## Exercise
Count the lines in the records below that contain the string "auprès", treating uppercase and lowercase as different. Reply with only the number.

## Input data
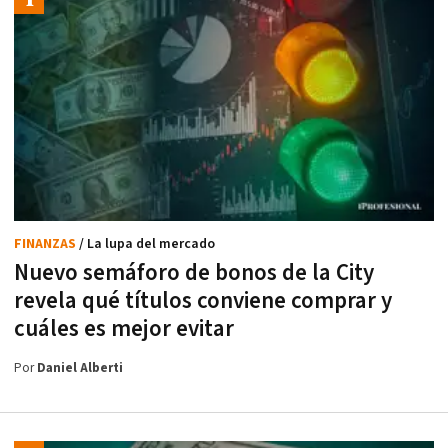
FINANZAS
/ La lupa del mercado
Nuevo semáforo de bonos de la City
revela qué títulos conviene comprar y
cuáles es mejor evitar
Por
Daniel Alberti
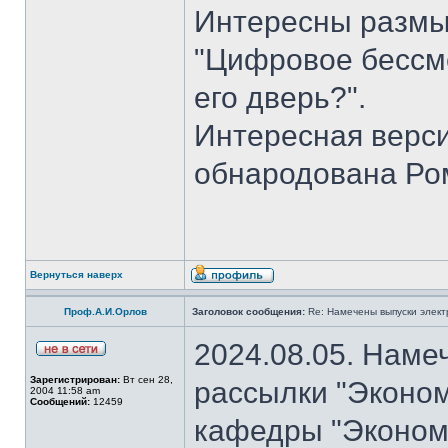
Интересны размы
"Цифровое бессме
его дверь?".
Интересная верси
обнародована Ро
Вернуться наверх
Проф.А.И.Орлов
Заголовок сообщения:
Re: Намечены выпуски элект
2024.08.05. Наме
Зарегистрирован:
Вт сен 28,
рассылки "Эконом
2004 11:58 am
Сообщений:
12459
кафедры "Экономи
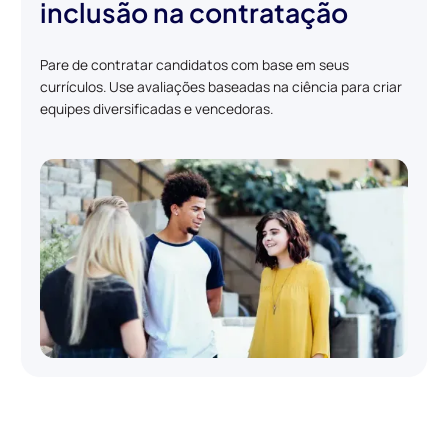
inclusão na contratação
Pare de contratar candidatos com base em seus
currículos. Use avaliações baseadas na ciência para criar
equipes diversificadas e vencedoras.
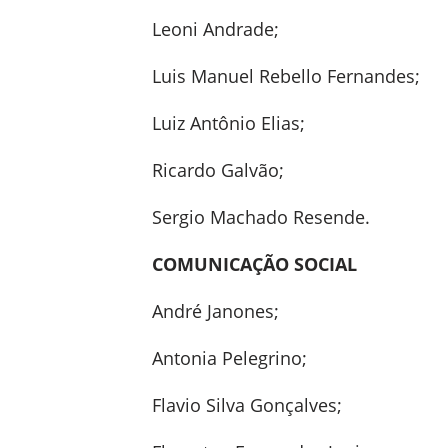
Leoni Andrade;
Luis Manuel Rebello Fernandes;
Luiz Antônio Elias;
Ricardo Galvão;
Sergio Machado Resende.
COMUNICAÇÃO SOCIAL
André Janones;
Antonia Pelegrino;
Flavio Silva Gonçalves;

* * *

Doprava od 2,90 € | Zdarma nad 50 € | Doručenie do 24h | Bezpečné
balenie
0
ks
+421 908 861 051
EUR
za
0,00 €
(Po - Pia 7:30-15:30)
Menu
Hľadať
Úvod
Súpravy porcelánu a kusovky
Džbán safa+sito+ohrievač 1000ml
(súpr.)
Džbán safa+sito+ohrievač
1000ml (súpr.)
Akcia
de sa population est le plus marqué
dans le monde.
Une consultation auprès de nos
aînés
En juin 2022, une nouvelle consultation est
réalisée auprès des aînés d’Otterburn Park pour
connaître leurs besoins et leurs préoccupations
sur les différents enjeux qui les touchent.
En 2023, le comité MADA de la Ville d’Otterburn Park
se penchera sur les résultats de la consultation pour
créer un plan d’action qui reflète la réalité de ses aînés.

## Response for this exercise
2